* [BRIEF]: Restate every line below word for word, but drop each picture.
Segment Start: GIVEN INFORMATION
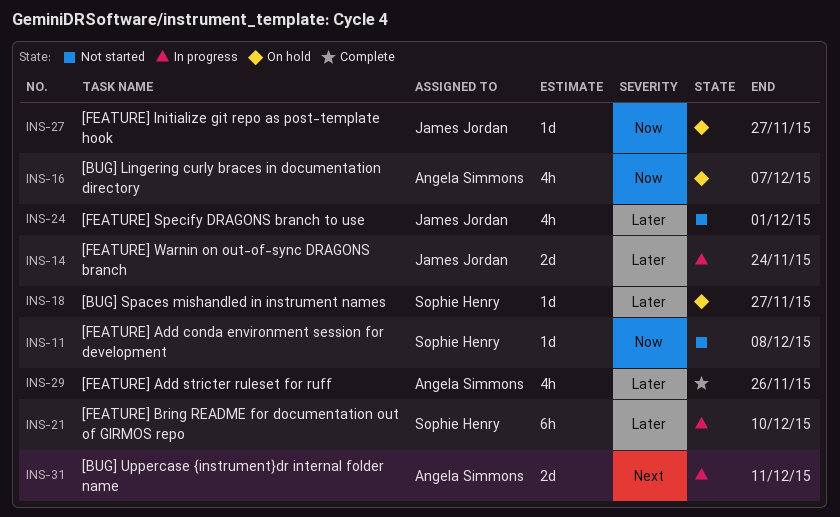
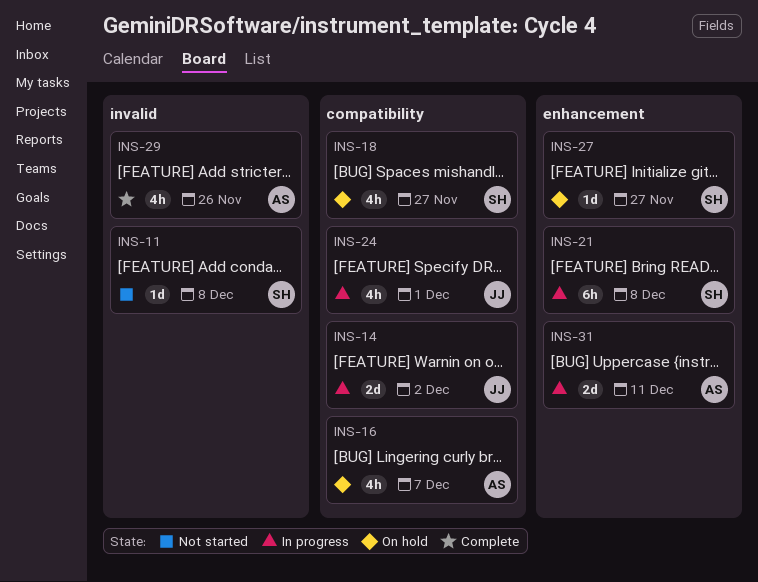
INS-14, due: Nov 24 -> Dec 2
INS-18, estimate: 1d -> 4h
INS-21, due: Dec 10 -> Dec 8
INS-24, status: Not started -> In progress
INS-27, owner: James Jordan -> Sophie Henry

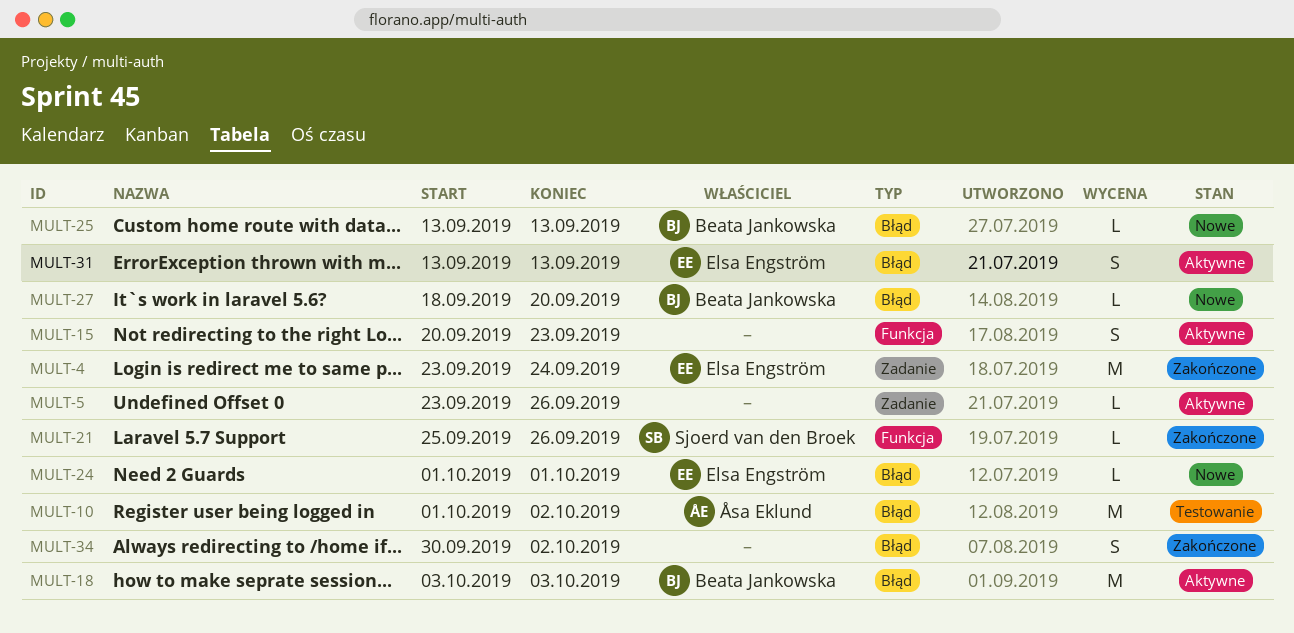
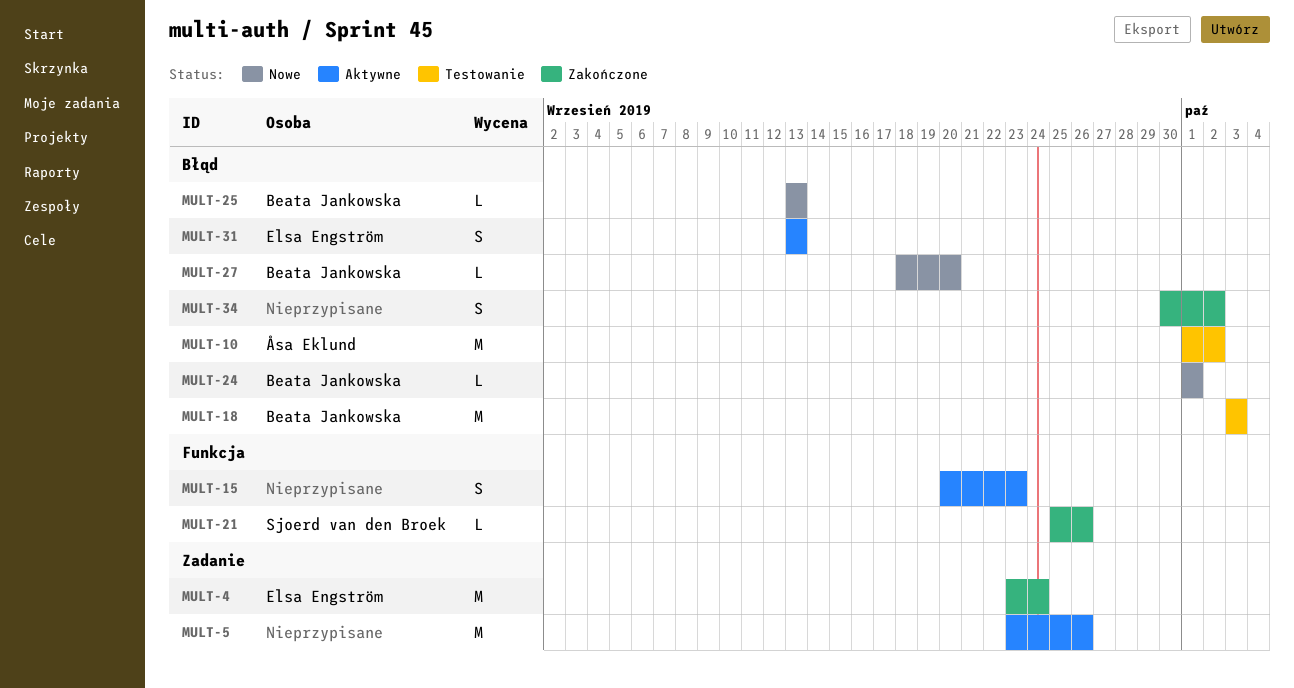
MULT-5, estimate: L -> M
MULT-18, status: Aktywne -> Testowanie
MULT-24, owner: Elsa Engström -> Beata Jankowska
Segment End: GIVEN INFORMATION
* [SOLVED EXERCISE]:
INS-14, due: Nov 24 -> Dec 2
INS-18, estimate: 1d -> 4h
INS-21, due: Dec 10 -> Dec 8
INS-24, status: Not started -> In progress
INS-27, owner: James Jordan -> Sophie Henry

MULT-5, estimate: L -> M
MULT-18, status: Aktywne -> Testowanie
MULT-24, owner: Elsa Engström -> Beata Jankowska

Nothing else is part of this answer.